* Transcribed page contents
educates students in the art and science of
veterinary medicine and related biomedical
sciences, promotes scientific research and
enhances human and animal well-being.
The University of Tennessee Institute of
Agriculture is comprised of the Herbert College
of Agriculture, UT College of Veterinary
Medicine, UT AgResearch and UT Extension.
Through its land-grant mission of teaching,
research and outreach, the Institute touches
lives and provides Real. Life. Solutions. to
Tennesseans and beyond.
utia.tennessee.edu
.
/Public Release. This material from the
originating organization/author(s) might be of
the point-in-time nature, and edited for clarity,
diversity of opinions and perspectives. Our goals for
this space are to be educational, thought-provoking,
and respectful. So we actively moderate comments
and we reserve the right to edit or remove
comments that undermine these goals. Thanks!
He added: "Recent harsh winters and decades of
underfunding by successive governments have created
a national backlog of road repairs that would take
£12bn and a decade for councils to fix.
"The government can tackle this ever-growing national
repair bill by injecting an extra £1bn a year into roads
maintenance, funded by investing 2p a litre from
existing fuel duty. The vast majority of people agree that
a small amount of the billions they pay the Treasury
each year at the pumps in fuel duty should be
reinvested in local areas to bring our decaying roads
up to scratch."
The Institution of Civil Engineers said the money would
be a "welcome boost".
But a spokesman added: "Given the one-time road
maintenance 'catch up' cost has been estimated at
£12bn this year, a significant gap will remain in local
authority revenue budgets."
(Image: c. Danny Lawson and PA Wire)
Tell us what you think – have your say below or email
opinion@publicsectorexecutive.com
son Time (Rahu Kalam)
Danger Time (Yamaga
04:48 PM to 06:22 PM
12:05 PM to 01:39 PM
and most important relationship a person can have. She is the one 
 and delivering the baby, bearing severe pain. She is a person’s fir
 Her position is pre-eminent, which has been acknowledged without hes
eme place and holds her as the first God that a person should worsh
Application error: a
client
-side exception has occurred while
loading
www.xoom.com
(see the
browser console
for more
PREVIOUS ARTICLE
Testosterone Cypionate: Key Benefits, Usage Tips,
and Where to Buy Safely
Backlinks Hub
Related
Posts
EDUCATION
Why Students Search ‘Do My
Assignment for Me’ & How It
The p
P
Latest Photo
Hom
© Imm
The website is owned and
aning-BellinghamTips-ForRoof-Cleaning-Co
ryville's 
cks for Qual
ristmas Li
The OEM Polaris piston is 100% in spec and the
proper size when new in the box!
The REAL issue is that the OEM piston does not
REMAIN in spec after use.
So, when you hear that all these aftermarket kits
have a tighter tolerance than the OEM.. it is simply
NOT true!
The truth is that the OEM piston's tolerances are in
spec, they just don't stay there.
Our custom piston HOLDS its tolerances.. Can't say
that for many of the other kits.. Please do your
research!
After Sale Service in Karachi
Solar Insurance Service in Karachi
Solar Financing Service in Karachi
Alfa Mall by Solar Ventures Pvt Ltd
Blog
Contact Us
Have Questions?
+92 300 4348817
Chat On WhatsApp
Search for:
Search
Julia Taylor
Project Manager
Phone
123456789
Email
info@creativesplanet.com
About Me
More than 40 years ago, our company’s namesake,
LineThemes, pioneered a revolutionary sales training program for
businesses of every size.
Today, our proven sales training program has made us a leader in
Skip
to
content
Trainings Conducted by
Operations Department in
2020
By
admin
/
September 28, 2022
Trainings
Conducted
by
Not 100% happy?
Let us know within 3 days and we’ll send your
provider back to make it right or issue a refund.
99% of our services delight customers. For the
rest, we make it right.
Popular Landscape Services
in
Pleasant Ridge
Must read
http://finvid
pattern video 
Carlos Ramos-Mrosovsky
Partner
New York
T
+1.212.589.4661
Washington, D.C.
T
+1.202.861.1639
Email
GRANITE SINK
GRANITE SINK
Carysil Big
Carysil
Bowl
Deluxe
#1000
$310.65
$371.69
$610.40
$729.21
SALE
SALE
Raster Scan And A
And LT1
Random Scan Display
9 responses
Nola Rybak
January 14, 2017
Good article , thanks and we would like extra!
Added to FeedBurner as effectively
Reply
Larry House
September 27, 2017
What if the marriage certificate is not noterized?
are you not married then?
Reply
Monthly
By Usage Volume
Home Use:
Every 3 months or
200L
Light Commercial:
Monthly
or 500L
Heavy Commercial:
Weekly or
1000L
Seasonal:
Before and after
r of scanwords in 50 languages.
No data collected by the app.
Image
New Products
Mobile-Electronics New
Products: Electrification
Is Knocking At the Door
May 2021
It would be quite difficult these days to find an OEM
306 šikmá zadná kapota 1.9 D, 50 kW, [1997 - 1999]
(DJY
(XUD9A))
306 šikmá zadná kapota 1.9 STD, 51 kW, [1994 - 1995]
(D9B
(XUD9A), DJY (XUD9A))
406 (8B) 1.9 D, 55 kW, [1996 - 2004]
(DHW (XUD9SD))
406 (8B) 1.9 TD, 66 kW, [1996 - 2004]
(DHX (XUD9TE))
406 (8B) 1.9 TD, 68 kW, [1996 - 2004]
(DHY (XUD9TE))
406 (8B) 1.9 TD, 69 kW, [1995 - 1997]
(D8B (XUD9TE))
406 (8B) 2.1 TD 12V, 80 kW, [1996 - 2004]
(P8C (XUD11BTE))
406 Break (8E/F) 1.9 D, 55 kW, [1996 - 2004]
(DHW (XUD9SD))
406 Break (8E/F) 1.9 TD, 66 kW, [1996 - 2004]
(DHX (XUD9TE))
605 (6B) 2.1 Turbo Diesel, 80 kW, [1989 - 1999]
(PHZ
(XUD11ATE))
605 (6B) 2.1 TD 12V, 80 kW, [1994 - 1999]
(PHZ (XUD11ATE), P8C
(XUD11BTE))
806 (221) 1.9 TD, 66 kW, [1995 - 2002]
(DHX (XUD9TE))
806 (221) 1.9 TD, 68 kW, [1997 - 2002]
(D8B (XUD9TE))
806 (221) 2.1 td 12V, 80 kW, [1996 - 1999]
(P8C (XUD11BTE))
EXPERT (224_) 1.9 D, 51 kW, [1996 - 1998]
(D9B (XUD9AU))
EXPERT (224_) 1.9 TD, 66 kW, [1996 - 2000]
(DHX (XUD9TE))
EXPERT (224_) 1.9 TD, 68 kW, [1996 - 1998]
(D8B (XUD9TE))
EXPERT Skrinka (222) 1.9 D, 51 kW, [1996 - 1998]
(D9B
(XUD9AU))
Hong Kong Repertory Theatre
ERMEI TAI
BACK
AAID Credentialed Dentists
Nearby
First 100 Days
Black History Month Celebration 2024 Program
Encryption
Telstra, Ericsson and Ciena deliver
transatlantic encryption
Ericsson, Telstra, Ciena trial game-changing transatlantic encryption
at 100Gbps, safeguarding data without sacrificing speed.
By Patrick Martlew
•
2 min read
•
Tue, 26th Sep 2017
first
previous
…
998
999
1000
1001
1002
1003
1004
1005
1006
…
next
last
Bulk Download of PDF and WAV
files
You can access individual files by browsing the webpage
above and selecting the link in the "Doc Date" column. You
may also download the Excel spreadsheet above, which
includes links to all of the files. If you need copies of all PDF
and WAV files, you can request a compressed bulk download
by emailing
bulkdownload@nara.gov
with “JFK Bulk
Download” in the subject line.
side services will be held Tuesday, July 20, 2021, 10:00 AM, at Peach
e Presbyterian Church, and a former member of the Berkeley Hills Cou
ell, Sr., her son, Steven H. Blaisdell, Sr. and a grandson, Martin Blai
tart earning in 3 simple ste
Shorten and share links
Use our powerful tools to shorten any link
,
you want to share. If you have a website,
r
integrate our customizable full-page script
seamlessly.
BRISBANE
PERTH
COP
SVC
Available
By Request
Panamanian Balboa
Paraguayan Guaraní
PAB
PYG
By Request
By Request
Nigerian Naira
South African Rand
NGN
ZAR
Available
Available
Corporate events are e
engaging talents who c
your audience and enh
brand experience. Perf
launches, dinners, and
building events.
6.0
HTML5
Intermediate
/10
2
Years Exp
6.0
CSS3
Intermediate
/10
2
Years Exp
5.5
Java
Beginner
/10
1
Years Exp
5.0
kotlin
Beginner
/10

* YOUR TASK
Word for word, please print every line from the beginning of the records to the line bearing "Through its land-grant", counting both ends and stopping there.

* FINISHED EXERCISE
educates students in the art and science of
veterinary medicine and related biomedical
sciences, promotes scientific research and
enhances human and animal well-being.
The University of Tennessee Institute of
Agriculture is comprised of the Herbert College
of Agriculture, UT College of Veterinary
Medicine, UT AgResearch and UT Extension.
Through its land-grant mission of teaching,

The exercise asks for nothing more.